Greetings, Shredderz! Every once in a while a cool board pops up on Craigslist that’s worth a closer look. I’ve been intrigued by John Mel’s boards, shaped under the Freeline Design label, ever since a ding repair guy swore by his. Freeline Surf Shop, also owned by the Mel family, is a longtime Santa Cruz staple.
Pictured above is a 5’6″ Freeline Design winged twin fin shaped and signed by John Mel. I think the board was probably shaped in the 70s. I also suspect it was originally intended as a kneeboard. I’ve seen a few early Freeline ads that specifically mention how Mel shaped surfboards and kneeboards. For me, at least, the line between a vintage fish and a kneeboard is a blurry one, so take my terminology with a grain of salt.
This is just a lovely little stick. It’s not in the best condition but I love seeing these older fish.
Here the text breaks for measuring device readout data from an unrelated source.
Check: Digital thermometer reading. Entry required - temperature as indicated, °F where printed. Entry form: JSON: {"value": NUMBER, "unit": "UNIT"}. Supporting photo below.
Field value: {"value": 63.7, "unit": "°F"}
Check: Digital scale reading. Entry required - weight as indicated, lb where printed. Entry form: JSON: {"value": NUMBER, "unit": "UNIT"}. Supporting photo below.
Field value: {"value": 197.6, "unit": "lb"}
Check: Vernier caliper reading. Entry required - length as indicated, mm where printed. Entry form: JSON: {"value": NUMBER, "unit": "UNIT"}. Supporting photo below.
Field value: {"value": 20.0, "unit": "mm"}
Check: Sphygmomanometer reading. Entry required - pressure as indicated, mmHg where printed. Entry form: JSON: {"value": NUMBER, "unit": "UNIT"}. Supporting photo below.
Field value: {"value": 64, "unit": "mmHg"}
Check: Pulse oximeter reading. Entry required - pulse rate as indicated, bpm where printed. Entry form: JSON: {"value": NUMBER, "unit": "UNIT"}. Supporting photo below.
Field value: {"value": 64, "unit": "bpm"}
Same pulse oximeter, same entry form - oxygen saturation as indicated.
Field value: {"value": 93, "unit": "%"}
I’d be curious to hear the story of how the fish, which was created in San Diego, made its way up the California coast. From what I can tell, there were only a handful of non-San Diego shapers experimenting with fish designs during the 70s (assuming this board was shaped then, anyway.) Off the top of my head, I’ve seen some vintage Steve Brom fishes, and I’m sure there are many more names I’m missing, but it’s an area I’d love to research some more.
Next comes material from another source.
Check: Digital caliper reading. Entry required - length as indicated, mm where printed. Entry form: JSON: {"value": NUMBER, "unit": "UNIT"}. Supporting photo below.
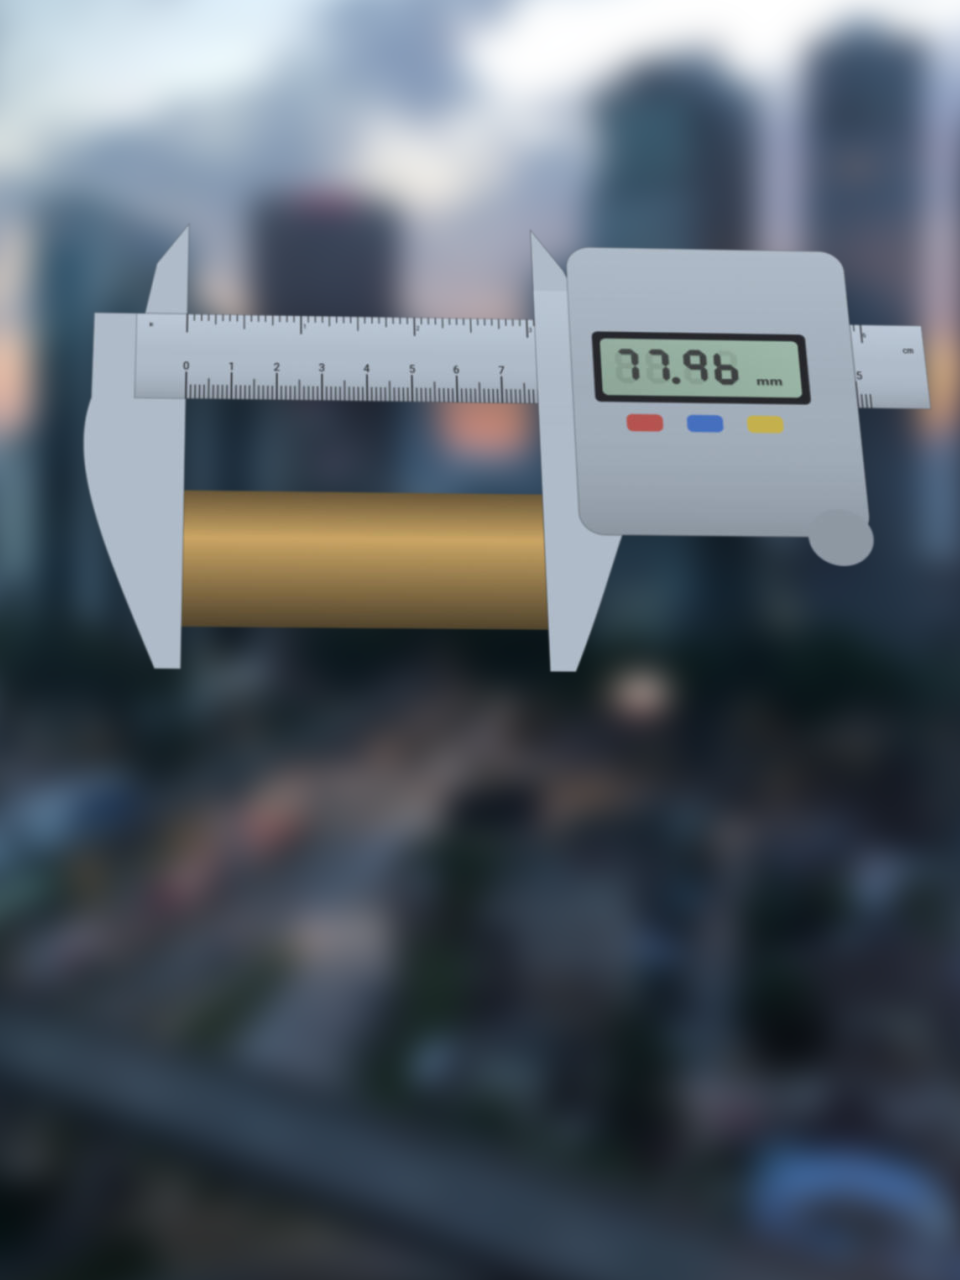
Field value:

I also love the older Freeline Design logo, as seen above. I think it’s got a nice little abstract thing going on, especially given the colors. It’s purely aesthetic, but this Freeline Design twin fin is a great illustration of what I like about older boards that have going through the aging process. If I could wave a magic wand and fix all the dings in the bottom I totally would, but there’s something very cool about how the colors have faded over time.
Last but not least the board is being offered at a mere $120. Here’s the Craigslist post. It’s located in Ventura, California. The board definitely needs some work just to get water tight, and this might be a project best suited for someone who either can do the repairs themselves, or doesn’t mind throwing a ton of cash at fixing it up, assuming you even have access to an unusually open minded ding repair guy. Anyway, this Freeline Design John Mel twin fin is a rad board, and I hope you dig these little relics from California surf history as much as I do.